_ACTIVITY:_ The lines that make up this material should each be returned exactly.

_LISTED ENTRIES:_
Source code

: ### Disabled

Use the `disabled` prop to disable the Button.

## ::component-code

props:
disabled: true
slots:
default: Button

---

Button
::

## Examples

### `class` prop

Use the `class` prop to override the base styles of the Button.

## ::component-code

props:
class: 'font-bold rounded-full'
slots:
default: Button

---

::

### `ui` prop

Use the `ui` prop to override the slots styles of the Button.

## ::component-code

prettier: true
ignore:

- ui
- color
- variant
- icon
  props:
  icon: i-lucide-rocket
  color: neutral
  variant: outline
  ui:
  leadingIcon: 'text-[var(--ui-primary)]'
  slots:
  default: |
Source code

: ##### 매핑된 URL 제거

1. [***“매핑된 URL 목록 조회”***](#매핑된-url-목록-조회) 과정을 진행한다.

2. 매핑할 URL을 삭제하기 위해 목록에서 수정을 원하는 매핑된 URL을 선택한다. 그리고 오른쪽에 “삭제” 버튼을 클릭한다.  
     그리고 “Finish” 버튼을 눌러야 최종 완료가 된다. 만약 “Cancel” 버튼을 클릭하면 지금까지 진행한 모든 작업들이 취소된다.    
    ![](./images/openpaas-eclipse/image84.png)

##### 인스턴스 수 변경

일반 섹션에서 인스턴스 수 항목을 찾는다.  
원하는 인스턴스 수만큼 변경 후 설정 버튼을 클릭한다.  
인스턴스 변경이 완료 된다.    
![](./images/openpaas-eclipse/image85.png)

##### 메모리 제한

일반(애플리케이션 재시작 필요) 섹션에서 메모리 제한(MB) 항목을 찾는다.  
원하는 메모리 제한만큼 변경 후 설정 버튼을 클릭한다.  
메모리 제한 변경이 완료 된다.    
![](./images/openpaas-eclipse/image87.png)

_YOUR RESPONSE:_
Source code

: ### Disabled

Use the `disabled` prop to disable the Button.

## ::component-code

props:
disabled: true
slots:
default: Button

---

Button
::

## Examples

### `class` prop

Use the `class` prop to override the base styles of the Button.

## ::component-code

props:
class: 'font-bold rounded-full'
slots:
default: Button

---

::

### `ui` prop

Use the `ui` prop to override the slots styles of the Button.

## ::component-code

prettier: true
ignore:

- ui
- color
- variant
- icon
  props:
  icon: i-lucide-rocket
  color: neutral
  variant: outline
  ui:
  leadingIcon: 'text-[var(--ui-primary)]'
  slots:
  default: |
Source code

: ##### 매핑된 URL 제거

1. [***“매핑된 URL 목록 조회”***](#매핑된-url-목록-조회) 과정을 진행한다.

2. 매핑할 URL을 삭제하기 위해 목록에서 수정을 원하는 매핑된 URL을 선택한다. 그리고 오른쪽에 “삭제” 버튼을 클릭한다.  
     그리고 “Finish” 버튼을 눌러야 최종 완료가 된다. 만약 “Cancel” 버튼을 클릭하면 지금까지 진행한 모든 작업들이 취소된다.    
    ![](./images/openpaas-eclipse/image84.png)

##### 인스턴스 수 변경

일반 섹션에서 인스턴스 수 항목을 찾는다.  
원하는 인스턴스 수만큼 변경 후 설정 버튼을 클릭한다.  
인스턴스 변경이 완료 된다.    
![](./images/openpaas-eclipse/image85.png)

##### 메모리 제한

일반(애플리케이션 재시작 필요) 섹션에서 메모리 제한(MB) 항목을 찾는다.  
원하는 메모리 제한만큼 변경 후 설정 버튼을 클릭한다.  
메모리 제한 변경이 완료 된다.    
![](./images/openpaas-eclipse/image87.png)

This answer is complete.